Birkbeck’s position in the wider sector of Higher Education is unique because of its history, demographic, and mission, but its challenges are indicative of problems across UK universities. Rising inflation makes student fees worth less, and so recruitment growth has become ever more important. Overwork, exploitation of casualised labour, falling pay, and damage to pensions, show a successful sector made critically unstable. The sector’s distress has been clearly signalled by the turnout and results of the recent University and College Union ballot on these issues, which threatens the largest industrial unrest ever seen in British Higher Education.
The proposed restructure at Birkbeck is chaotic, opaque, and panicked. As departments meet their student recruitment targets and receive news of forthcoming ‘Quality Related’ funding, prospective redundancies rise with no explanation. Soon, functioning departments will be dismembered and bagged up into larger organisational units, whose unfortunate staff will be then held accountable for the college’s future. What courses will remain viable will be a function of which staff will have the nerve to hang on through this crisis. No research or evidence has been presented to staff for a coherent path to recovery and growth, only a repackaging exercise that promises managed decline. Tellingly, there is much talk of ‘vision’—a language that evokes hallucination rather than planning.

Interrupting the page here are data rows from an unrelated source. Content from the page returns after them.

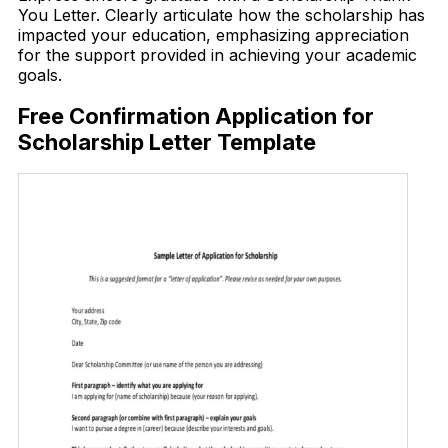
You Letter. Clearly articulate how the scholarship has
impacted your education, emphasizing appreciation
for the support provided in achieving your academic
goals.
Free Confirmation Application for
Scholarship Letter Template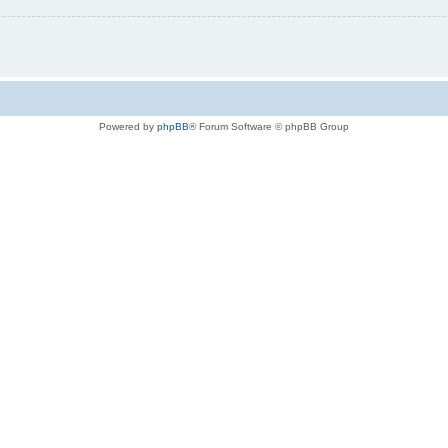
Powered by
phpBB
® Forum Software © phpBB Group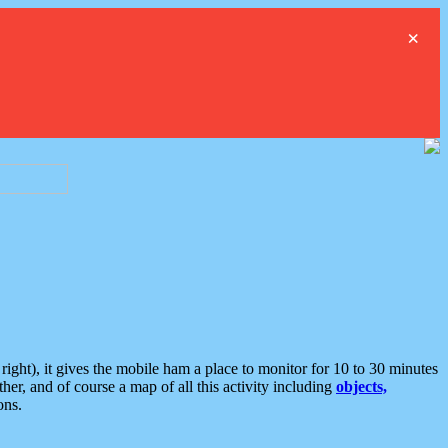
×
ght), it gives the mobile ham a place to monitor for 10 to 30 minutes
er, and of course a map of all this activity including
objects,
ons.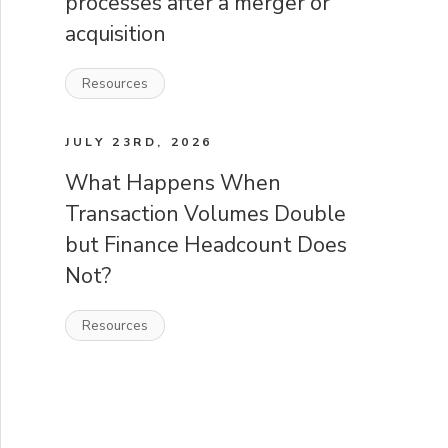
processes after a merger or
acquisition
Resources
JULY 23RD, 2026
What Happens When
Transaction Volumes Double
but Finance Headcount Does
Not?
Resources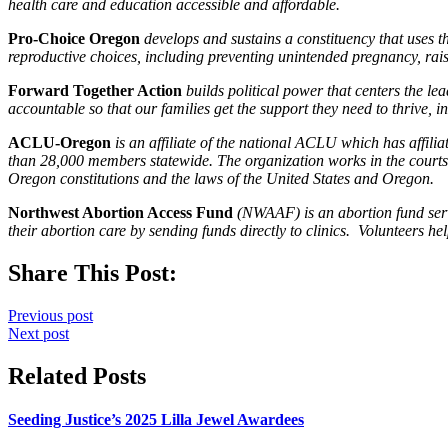
health care and education accessible and affordable.
Pro-Choice Oregon
develops and sustains a constituency that uses t
reproductive choices, including preventing unintended pregnancy, rais
Forward Together Action
builds political power that centers the l
accountable so that our families get the support they need to thrive, 
ACLU-Oregon
is an affiliate of the national ACLU which has affil
than 28,000 members statewide. The organization works in the courts, 
Oregon constitutions and the laws of the United States and Oregon.
Northwest Abortion Access Fund
(NWAAF) is an abortion fund serv
their abortion care by sending funds directly to clinics. Volunteers hel
Share This Post:
Previous post
Next post
Related Posts
Seeding Justice’s 2025 Lilla Jewel Awardees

Talk of falling student numbers and irresistible market forces are the leadership’s preferred framing for the current malaise. But Birkbeck remains a distinctive place, with tailored teaching methods, a clear social mission of widening access to HE, an esteemed history, outstanding staff, and a place in the hearts of many. Its potential student body is not limited by age, and it is in the centre of the largest city on the continent. In order to return to success it is only in need of a management whose abilities reach the standards of the wider college—a college whose staff are unlikely to take this latest assault lying down.